Abstracts

Rationale: Dense-array EEG (dEEG) is consisted with up to 256 channel electrodes covering whole head, portions of face and neck with 2cm inter-electrodes distance. Recently dEEG has been used in epilepsy monitoring. This study is to evaluate the accuracy of dEEG electrical source estimation of interictal discharge by comparing with simultaneously recorded intracranial EEG and down-sampled dEEG data.Methods: Six patients with medically refractory temporal lobe epilepsy underwent intracranial EEG and 256ch-dEEG recording simultaneously. All patients were surgical candidate and the total of 52-62 channel subdural electrodes was placed over the mesial and lateral temporal lobe. 256ch-dEEG recordings were performed with Sensor Net (Electrical Geodesics Inc.EGI) with intracranial EEG at 1 kHz sampling simultaneously. After EEG recording, we were categorized the intracranial spikes based on its location and applied source estimation for each categorized spike on dense-array EEG. We down-sampled 256ch-dEEG data to 128ch and then applied source estimation to the down-sampled data.Results: All cases showed the interictal discharges originating from mesial and lateral temporal region independently.

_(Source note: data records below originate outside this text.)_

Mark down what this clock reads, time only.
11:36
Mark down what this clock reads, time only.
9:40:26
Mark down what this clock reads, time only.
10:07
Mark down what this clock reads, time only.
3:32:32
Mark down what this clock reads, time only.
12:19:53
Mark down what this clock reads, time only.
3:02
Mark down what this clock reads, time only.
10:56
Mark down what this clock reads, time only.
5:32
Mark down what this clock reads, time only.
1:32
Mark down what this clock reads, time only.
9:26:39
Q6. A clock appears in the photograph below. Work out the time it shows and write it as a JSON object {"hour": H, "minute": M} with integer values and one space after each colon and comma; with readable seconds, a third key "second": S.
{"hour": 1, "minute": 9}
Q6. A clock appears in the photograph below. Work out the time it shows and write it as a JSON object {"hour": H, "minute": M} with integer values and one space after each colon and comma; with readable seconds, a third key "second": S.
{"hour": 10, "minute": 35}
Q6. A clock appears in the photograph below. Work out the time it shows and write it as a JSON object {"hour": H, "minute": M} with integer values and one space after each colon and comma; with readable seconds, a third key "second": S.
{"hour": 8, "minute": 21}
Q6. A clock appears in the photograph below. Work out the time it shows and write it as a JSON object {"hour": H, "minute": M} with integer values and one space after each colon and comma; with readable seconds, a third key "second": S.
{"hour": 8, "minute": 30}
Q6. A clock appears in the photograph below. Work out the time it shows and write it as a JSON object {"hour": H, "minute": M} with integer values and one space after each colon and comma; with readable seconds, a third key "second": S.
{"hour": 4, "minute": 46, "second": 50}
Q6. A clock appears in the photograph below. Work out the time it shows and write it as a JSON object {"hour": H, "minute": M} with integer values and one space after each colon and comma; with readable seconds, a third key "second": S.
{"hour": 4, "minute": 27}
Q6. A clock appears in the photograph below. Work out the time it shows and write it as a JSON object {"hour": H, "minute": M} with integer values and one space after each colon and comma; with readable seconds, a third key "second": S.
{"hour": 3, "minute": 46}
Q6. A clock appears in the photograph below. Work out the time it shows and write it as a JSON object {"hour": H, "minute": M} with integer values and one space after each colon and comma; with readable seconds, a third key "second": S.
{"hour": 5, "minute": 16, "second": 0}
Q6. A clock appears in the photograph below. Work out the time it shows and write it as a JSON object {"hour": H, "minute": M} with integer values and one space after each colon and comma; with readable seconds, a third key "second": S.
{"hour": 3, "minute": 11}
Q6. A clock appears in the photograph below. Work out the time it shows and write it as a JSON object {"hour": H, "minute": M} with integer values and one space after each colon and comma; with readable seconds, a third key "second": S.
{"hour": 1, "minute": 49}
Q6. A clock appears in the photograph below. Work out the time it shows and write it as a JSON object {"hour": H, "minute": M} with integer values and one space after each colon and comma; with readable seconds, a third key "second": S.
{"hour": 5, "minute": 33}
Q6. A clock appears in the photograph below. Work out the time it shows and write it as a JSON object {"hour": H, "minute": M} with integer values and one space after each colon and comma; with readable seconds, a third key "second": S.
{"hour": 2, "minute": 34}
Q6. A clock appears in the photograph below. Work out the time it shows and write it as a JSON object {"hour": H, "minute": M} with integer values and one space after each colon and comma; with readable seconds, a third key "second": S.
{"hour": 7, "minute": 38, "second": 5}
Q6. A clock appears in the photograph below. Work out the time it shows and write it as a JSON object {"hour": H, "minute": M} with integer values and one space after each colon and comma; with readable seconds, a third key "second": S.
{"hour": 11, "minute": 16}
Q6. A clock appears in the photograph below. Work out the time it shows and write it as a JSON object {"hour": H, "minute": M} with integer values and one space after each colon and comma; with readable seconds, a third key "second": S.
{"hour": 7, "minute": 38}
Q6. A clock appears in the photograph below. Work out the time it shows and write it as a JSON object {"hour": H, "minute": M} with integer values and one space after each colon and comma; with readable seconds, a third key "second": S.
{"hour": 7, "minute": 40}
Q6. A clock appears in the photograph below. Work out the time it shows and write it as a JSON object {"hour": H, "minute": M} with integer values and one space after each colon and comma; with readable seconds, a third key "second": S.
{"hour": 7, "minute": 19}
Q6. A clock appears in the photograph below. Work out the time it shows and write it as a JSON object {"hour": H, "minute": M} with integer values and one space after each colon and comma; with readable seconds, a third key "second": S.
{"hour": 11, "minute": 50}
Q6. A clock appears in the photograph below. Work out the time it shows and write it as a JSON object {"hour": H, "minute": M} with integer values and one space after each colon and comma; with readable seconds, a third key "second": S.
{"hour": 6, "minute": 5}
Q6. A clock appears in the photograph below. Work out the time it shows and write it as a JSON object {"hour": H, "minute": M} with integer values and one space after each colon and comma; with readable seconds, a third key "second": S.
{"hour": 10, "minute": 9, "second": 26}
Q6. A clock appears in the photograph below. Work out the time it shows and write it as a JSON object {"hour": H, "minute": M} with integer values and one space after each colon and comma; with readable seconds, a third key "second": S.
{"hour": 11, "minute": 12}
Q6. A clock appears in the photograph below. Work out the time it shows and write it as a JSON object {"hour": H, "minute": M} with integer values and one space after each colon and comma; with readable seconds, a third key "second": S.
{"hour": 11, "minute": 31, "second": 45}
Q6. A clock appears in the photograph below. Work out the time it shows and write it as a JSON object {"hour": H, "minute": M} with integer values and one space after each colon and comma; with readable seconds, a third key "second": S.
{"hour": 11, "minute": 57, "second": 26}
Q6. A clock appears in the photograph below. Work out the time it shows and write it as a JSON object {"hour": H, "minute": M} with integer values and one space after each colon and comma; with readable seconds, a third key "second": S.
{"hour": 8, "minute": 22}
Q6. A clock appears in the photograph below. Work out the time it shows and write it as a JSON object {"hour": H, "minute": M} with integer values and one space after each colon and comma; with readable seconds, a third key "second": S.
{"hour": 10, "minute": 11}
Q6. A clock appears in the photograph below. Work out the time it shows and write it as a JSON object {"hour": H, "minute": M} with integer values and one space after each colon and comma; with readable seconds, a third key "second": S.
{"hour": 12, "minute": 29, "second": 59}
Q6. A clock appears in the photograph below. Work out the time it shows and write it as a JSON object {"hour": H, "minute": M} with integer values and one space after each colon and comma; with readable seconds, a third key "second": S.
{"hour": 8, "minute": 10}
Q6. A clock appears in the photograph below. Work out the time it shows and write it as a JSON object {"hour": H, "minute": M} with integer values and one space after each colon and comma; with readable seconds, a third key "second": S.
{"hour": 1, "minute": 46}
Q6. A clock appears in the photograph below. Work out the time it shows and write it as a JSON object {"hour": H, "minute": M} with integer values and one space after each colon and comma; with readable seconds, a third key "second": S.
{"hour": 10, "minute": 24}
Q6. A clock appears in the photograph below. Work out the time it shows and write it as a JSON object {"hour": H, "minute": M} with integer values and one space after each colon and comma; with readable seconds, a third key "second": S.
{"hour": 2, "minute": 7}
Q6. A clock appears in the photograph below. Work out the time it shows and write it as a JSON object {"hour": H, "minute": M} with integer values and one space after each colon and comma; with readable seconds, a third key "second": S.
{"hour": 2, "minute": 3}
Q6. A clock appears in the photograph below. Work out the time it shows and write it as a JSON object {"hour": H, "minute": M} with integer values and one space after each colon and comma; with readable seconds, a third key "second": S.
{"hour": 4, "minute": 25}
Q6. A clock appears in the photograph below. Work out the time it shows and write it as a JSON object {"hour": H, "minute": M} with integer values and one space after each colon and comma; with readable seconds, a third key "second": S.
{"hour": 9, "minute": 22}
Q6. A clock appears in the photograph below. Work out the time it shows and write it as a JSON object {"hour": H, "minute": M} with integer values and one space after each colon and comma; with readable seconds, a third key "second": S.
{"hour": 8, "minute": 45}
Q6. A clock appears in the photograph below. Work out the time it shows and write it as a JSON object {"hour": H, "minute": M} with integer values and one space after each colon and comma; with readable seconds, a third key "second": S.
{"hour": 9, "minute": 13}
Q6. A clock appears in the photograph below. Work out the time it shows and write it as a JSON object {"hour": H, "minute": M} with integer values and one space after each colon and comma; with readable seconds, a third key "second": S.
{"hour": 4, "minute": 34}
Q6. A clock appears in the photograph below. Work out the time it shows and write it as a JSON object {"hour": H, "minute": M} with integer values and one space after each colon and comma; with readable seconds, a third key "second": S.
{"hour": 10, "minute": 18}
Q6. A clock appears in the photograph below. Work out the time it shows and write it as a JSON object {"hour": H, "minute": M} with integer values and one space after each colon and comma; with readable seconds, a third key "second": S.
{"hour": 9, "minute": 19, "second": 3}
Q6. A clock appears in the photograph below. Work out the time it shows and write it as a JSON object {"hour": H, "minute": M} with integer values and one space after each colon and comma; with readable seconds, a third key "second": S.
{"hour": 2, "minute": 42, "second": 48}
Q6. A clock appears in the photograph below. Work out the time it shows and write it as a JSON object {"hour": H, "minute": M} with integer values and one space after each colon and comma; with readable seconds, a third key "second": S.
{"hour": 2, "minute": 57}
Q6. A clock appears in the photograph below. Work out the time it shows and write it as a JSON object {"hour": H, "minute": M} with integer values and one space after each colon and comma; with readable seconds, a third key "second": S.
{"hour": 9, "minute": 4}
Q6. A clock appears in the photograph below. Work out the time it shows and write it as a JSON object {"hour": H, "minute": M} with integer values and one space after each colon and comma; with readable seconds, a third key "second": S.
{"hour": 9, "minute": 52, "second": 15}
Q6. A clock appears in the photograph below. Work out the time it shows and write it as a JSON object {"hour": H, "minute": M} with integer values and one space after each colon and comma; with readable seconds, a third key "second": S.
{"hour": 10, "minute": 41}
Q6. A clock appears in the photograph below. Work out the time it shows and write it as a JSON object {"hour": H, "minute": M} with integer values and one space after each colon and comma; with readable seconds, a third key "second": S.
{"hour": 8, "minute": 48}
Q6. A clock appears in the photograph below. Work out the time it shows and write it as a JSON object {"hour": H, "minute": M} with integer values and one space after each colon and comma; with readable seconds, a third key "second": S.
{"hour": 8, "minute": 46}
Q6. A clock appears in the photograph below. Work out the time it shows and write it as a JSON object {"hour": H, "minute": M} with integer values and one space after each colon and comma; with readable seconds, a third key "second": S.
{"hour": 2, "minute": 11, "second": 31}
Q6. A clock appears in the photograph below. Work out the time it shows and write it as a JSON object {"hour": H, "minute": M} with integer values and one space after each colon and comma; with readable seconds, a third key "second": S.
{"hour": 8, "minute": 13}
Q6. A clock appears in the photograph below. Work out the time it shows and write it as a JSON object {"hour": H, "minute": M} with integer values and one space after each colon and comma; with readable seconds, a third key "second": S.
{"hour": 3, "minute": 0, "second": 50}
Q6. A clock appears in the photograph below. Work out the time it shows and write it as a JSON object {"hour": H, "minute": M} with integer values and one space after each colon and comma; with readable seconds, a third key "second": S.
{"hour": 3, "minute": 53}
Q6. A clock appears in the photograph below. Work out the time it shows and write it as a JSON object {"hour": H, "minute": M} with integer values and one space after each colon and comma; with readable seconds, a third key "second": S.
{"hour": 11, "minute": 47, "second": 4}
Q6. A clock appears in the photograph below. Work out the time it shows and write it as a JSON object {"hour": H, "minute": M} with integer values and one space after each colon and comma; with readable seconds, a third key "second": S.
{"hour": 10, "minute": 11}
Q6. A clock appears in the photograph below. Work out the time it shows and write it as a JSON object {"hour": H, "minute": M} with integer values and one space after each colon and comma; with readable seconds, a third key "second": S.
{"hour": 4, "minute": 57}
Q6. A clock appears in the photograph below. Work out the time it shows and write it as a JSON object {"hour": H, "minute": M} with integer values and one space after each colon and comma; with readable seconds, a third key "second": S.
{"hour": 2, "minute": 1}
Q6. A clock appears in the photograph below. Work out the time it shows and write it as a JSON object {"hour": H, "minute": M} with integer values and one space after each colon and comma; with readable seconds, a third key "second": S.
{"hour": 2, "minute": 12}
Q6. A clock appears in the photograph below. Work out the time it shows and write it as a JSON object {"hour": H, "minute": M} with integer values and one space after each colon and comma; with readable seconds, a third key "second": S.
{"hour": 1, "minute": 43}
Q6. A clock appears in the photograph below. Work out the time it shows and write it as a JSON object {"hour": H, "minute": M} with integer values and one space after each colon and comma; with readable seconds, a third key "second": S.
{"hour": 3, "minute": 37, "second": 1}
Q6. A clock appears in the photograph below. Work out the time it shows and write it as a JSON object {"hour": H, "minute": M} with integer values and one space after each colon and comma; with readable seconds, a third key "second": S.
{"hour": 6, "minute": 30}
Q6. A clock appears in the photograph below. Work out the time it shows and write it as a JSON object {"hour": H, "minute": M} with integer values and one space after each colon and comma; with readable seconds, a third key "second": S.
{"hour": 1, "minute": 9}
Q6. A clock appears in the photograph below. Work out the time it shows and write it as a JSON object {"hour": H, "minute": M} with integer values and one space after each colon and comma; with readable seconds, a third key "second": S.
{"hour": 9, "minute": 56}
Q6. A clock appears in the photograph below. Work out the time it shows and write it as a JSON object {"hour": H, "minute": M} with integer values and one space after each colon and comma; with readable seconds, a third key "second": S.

Dense-array EEG also detected some of these interictal discharges and its source estimation was localized in the similar region to the intracranial EEG. 256ch-dEEG estimated mesial temporal spikes accurately in mesial temporal region, however these 128ch down-sampled data were estimated in more lateral region compared to 256ch data.Conclusions: 256ch-dEEG and its source estimation can provide more reliable localization of the epileptiform discharges. Greater number of dEEG electrodes and the extended sensor layout enable accurate source estimation for basal temporal discharges and support the findings that sphenoidal or nasopharyngeal electrodes can detect the mesial temporal spike.